Korean investors prize landmark buildings
A top location and an excellent lease make the freshly renovated Astro Tower an outstanding core investment. The 33-storey office tower is located in the central business district of the EU metropolis and has been rented out in its entirety to the Belgian government employment bureau since October 2016. The indexed 26-year lease, with no cancellation option, lends the deal the kind of earning quality that conservative investors seek out. The situation is similar for the Commerzbank Tower.
“Clients in Asia appreciate our specialised knowledge of their needs when it comes to real estate investments, as well as our fully integrated investment management,” says Dr Finkenzeller. PATRIZIA acquired the high-rise – built in 1997 by a design by star architect Sir Norman Foster – for the Samsung Group under a single-deal engagement. At 259 metres, or 300 metres including the antenna, Germany’s tallest building is a landmark of the banking metropolis. With roughly 120,000 square metres of floor space, the office tower is leased long-term to Commerzbank and won the City of Frankfurt’s Green Building Award in 2009 for its innovative, sustainable design.
The focus is on returns in the Middle East and on security in Europe
Sustainability is another important criterion for institutional investors from all over the world, including some of the oil states in the Middle East. Take the United Arab Emirates: Abu Dhabi has been building its Masdar City ecological settlement since 2008. But in its European real estate investments, the state-funded Abu Dhabi Investment Authority – like the state funds in Qatar and Kuwait – generally looks for higher-return properties. So these immensely well-capitalised investors are primarily interested in Value Add and Opportunity investment products, and sometimes Core-Plus products as well. But pure Core strategies aren’t of interest to these Middle Eastern state funds. Institutional investors from Europe, in contrast, prefer secure, conservative products and have much less interest in opportunistic strategies. The latter tend to be short-listed only in extraordinary market situations. In their home markets, investors in Germany, France, Spain and Scandinavia need less advice in this regard because they are well-networked, and they’ve also reaped splendid earnings in recent years. But in cross-border transactions – about half of all real estate investments in Europe in 2015 – the picture is different. Here locally based investment consultants have far better contacts and significantly more experience.
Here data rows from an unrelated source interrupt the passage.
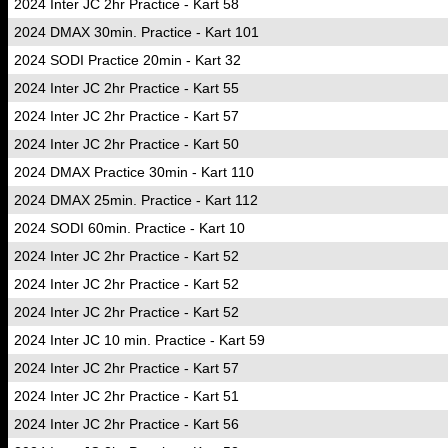
2024 Inter JC 2hr Practice - Kart 58
2024 DMAX 30min. Practice - Kart 101
2024 SODI Practice 20min - Kart 32
2024 Inter JC 2hr Practice - Kart 55
2024 Inter JC 2hr Practice - Kart 57
2024 Inter JC 2hr Practice - Kart 50
2024 DMAX Practice 30min - Kart 110
2024 DMAX 25min. Practice - Kart 112
2024 SODI 60min. Practice - Kart 10
2024 Inter JC 2hr Practice - Kart 52
2024 Inter JC 2hr Practice - Kart 52
2024 Inter JC 2hr Practice - Kart 52
2024 Inter JC 10 min. Practice - Kart 59
2024 Inter JC 2hr Practice - Kart 57
2024 Inter JC 2hr Practice - Kart 51
2024 Inter JC 2hr Practice - Kart 56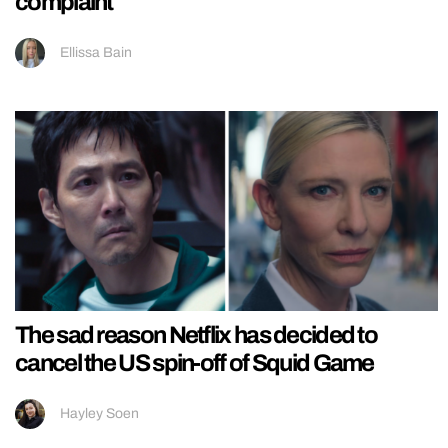
complaint
Ellissa Bain
The sad reason Netflix has decided to
cancel the US spin-off of Squid Game
Hayley Soen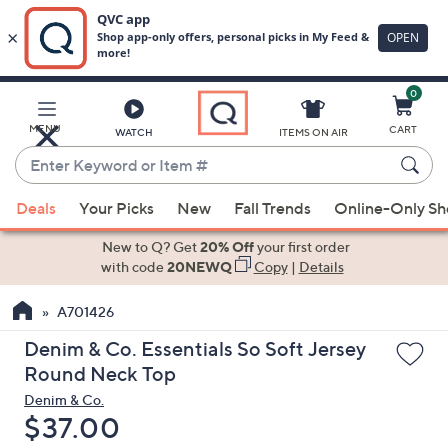
0
Skip
to
Main
MENU
CART
WATCH
ITEMS ON AIR
Content
Enter
Keyword
When
or
Deals
Your Picks
New
Fall Trends
Online-Only S
suggestions
Item
are
New to Q? Get
20% Off
your first order
#
available,
with code
20NEWQ
Copy
|
Details
use
A701426
the
up
Denim & Co. Essentials So Soft Jersey
and
Round Neck Top
down
Denim & Co.
arrow
Deleted
$37.00
keys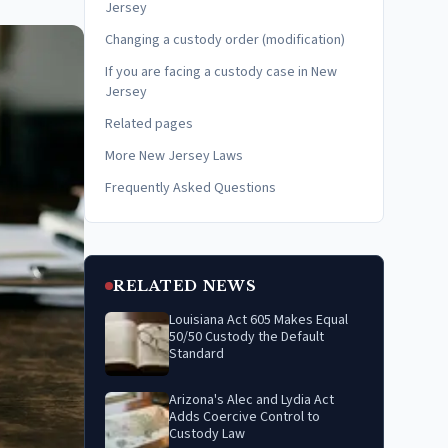
Jersey
Changing a custody order (modification)
If you are facing a custody case in New
Jersey
Related pages
More New Jersey Laws
Frequently Asked Questions
RELATED NEWS
Louisiana Act 605 Makes Equal
50/50 Custody the Default
Standard
Arizona's Alec and Lydia Act
Adds Coercive Control to
Custody Law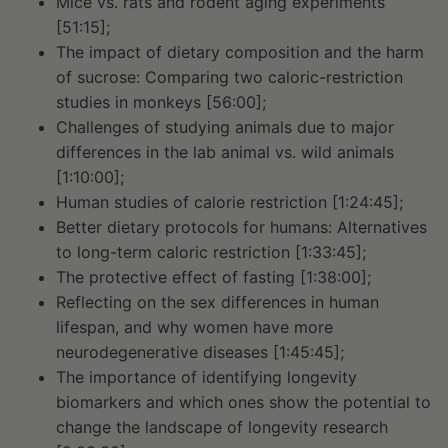
Mice vs. rats and rodent aging experiments
[51:15];
The impact of dietary composition and the harm
of sucrose: Comparing two caloric-restriction
studies in monkeys [56:00];
Challenges of studying animals due to major
differences in the lab animal vs. wild animals
[1:10:00];
Human studies of calorie restriction [1:24:45];
Better dietary protocols for humans: Alternatives
to long-term caloric restriction [1:33:45];
The protective effect of fasting [1:38:00];
Reflecting on the sex differences in human
lifespan, and why women have more
neurodegenerative diseases [1:45:45];
The importance of identifying longevity
biomarkers and which ones show the potential to
change the landscape of longevity research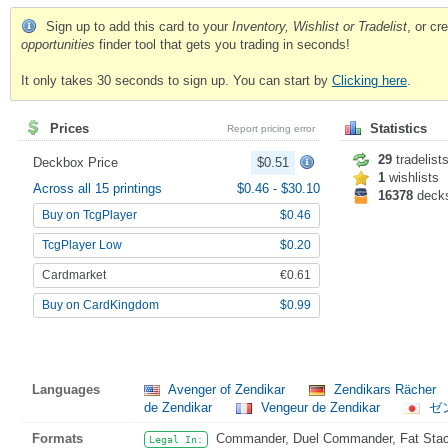
Sign up to add this card to your
Inventory, Wishlist or Tradelist
, or c
opportunities
finder tool that gets you trading in seconds!
It only takes 30 seconds to sign up. You can start by
Clicking here
.
Prices
Statistics
Report pricing error
29
tradelist
Deckbox Price
$0.51
1
wishlists
Across all 15 printings
$0.46
-
$30.10
16378
deck
Buy on TcgPlayer
$0.46
TcgPlayer Low
$0.20
Cardmarket
€0.61
Buy on CardKingdom
$0.99
Languages
Avenger of Zendikar
Zendikars Rächer
de Zendikar
Vengeur de Zendikar
ゼ
Formats
Commander, Duel Commander, Fat Stack
Legal In: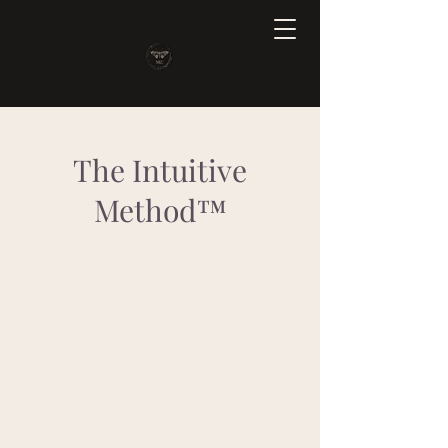
The Intuitive
Method™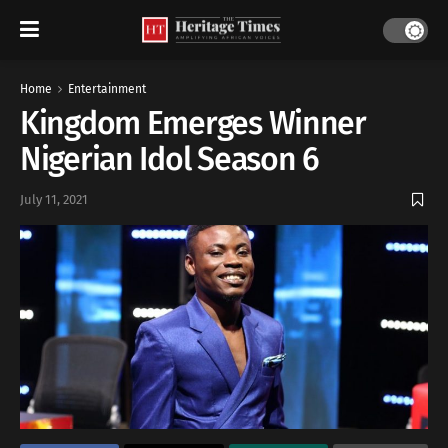
Home
Entertainment
Kingdom Emerges Winner
Nigerian Idol Season 6
July 11, 2021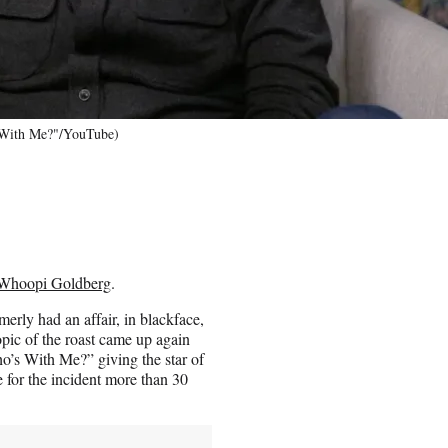
 With Me?"/YouTube)
Whoopi Goldberg
.
rly had an affair, in blackface,
topic of the roast came up again
s With Me?” giving the star of
for the incident more than 30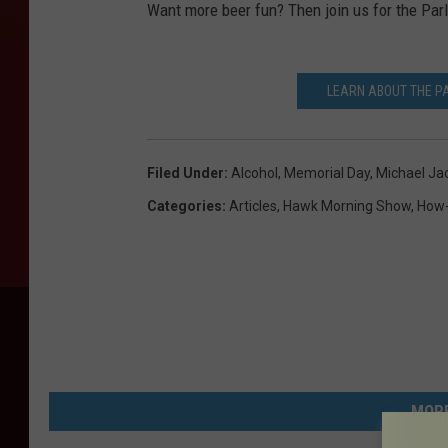
Want more beer fun? Then join us for the Parl
LEARN ABOUT THE PA
Filed Under
:
Alcohol
,
Memorial Day
,
Michael Ja
Categories
:
Articles
,
Hawk Morning Show
,
How
MORE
Europe’s real estate markets are booming. This increasingly attracts capital from other continents, and institutional investors worldwide want to diversify their portfolios. Yet their investment horizons and risk propensity result in an utterly diverse range of expectations on any one given investment property. Well-networked, highly experienced consultants on location can do a better job of custom-tailoring solutions, whether in Core, Core-Plus, Value Add or Opportunity products.